EXERCISE BRIEF:
Filter the items below and copy out each line that contains the word "over".

RECORDS FOR THE EXERCISE:
-*-*-
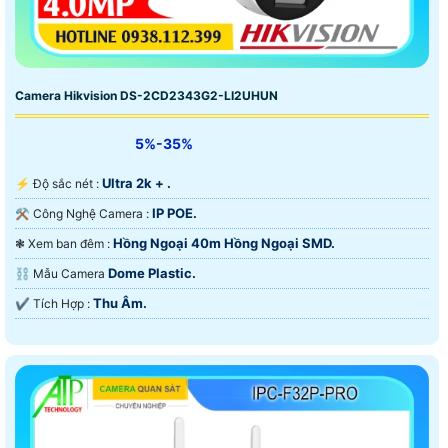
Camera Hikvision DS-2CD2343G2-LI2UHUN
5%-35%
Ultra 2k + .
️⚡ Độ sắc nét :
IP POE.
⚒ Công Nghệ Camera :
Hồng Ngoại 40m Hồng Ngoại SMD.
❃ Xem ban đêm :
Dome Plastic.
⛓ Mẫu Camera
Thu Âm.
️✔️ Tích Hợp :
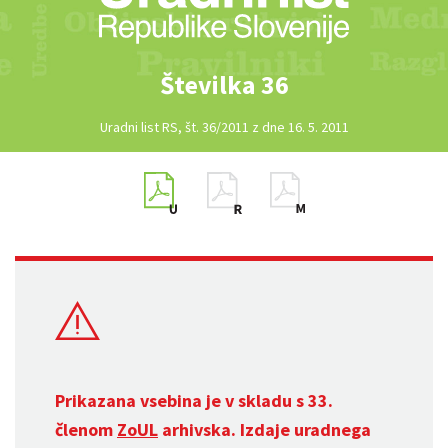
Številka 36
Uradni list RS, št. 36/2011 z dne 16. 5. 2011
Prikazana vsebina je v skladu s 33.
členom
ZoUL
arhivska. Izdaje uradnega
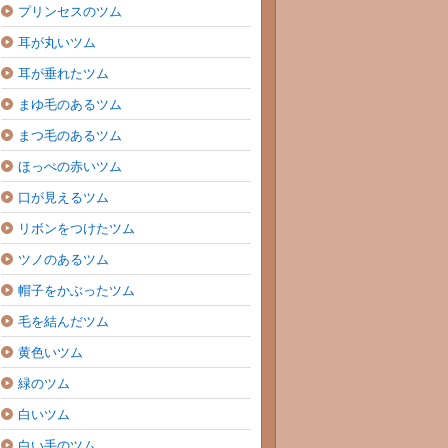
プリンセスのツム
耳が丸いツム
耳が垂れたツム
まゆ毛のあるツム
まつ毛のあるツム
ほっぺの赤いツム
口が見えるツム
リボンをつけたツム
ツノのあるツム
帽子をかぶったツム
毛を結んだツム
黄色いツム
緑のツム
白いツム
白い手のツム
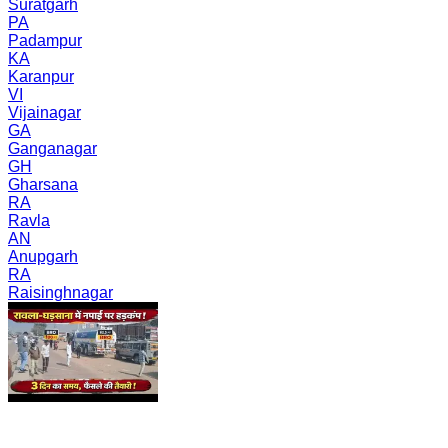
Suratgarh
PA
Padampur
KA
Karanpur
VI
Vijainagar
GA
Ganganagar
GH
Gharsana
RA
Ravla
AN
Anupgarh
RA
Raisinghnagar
-*-*-
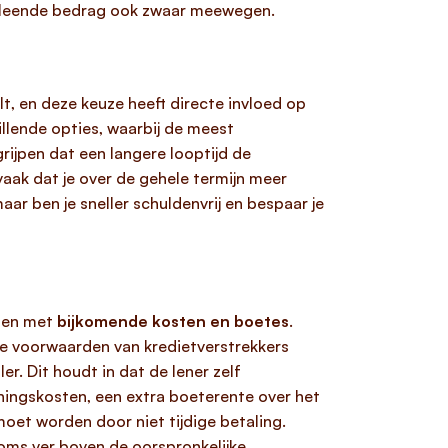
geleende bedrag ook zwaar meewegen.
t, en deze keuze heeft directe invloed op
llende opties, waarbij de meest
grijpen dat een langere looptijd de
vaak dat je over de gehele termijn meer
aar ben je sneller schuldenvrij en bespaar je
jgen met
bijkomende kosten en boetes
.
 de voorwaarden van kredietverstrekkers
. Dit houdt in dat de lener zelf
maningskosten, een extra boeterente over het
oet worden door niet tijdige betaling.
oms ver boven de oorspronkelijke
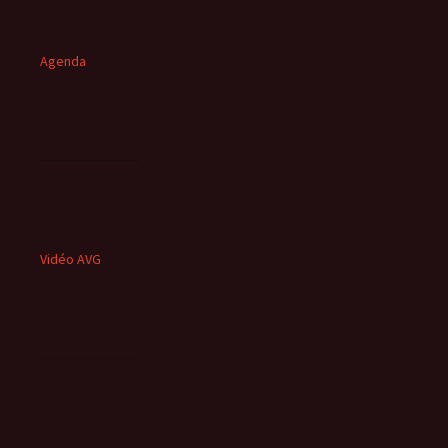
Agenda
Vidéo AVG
-*-*-
TASK ANSWER:
vaak dat je over de gehele termijn meer
maningskosten, een extra boeterente over het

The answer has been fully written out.